■ Exercise objective:
Scan the listing below for the word "Figure", then copy each line that has it.

■ Raw data:
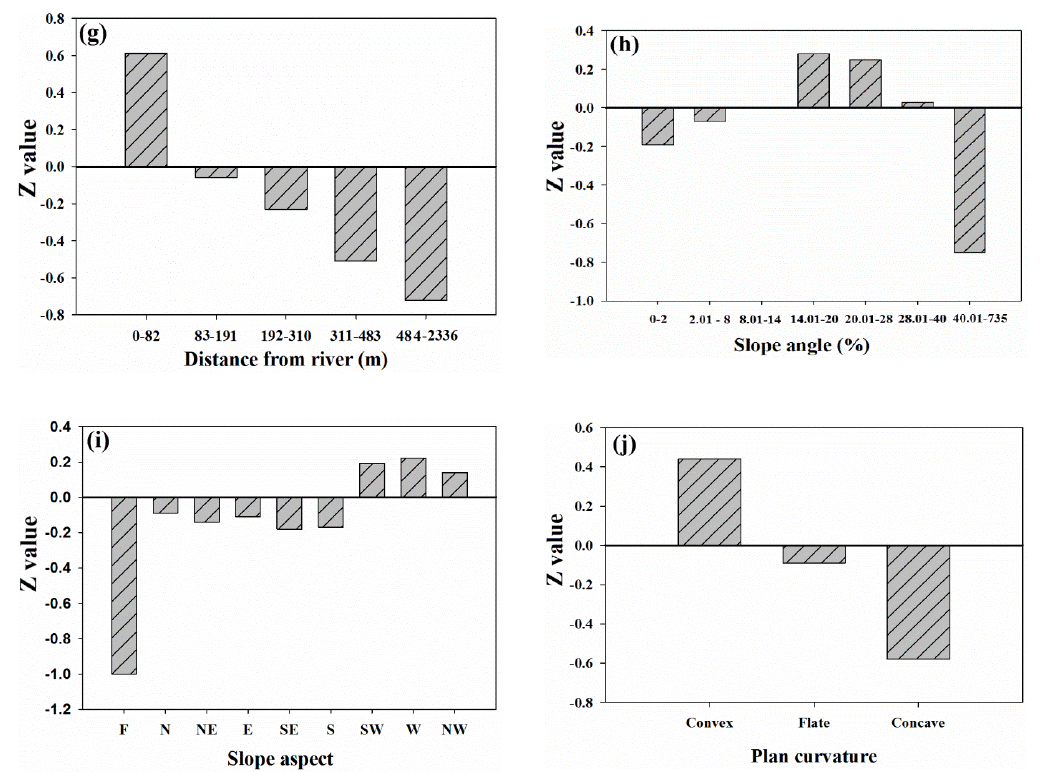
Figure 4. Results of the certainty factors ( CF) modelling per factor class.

==

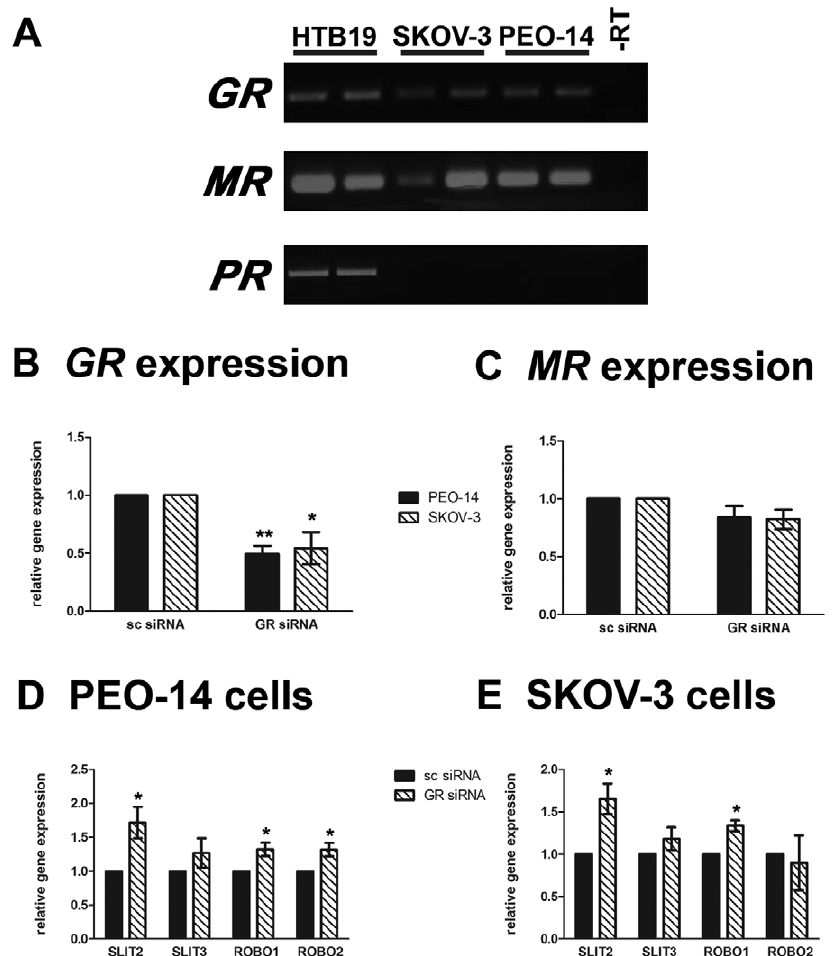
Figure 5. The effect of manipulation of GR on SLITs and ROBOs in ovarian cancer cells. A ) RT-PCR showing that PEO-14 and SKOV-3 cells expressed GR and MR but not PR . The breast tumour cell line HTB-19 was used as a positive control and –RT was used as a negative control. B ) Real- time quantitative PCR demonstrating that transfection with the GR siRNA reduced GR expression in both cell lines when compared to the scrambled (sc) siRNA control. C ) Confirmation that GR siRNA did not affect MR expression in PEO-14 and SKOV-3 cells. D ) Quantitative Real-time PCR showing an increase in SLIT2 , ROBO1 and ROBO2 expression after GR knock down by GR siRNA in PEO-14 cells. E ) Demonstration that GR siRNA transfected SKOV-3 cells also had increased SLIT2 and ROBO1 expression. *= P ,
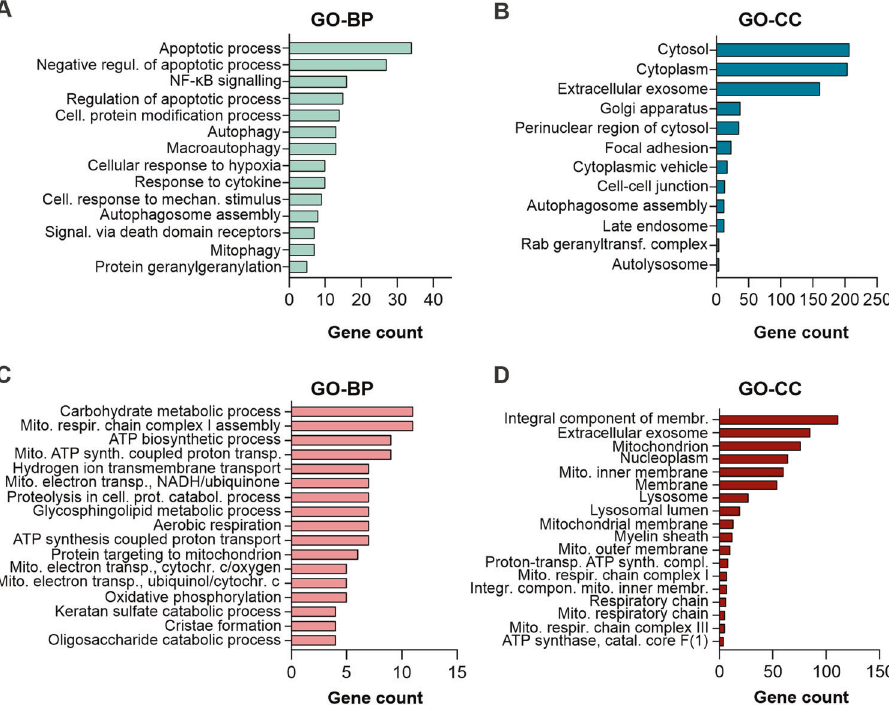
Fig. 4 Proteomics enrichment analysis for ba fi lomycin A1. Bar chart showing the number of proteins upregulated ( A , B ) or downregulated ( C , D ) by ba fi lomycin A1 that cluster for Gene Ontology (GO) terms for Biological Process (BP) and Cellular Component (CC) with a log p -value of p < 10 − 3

■ Written reply:
Figure 4. Results of the certainty factors ( CF) modelling per factor class.
Figure 5. The effect of manipulation of GR on SLITs and ROBOs in ovarian cancer cells. A ) RT-PCR showing that PEO-14 and SKOV-3 cells expressed GR and MR but not PR . The breast tumour cell line HTB-19 was used as a positive control and –RT was used as a negative control. B ) Real- time quantitative PCR demonstrating that transfection with the GR siRNA reduced GR expression in both cell lines when compared to the scrambled (sc) siRNA control. C ) Confirmation that GR siRNA did not affect MR expression in PEO-14 and SKOV-3 cells. D ) Quantitative Real-time PCR showing an increase in SLIT2 , ROBO1 and ROBO2 expression after GR knock down by GR siRNA in PEO-14 cells. E ) Demonstration that GR siRNA transfected SKOV-3 cells also had increased SLIT2 and ROBO1 expression. *= P ,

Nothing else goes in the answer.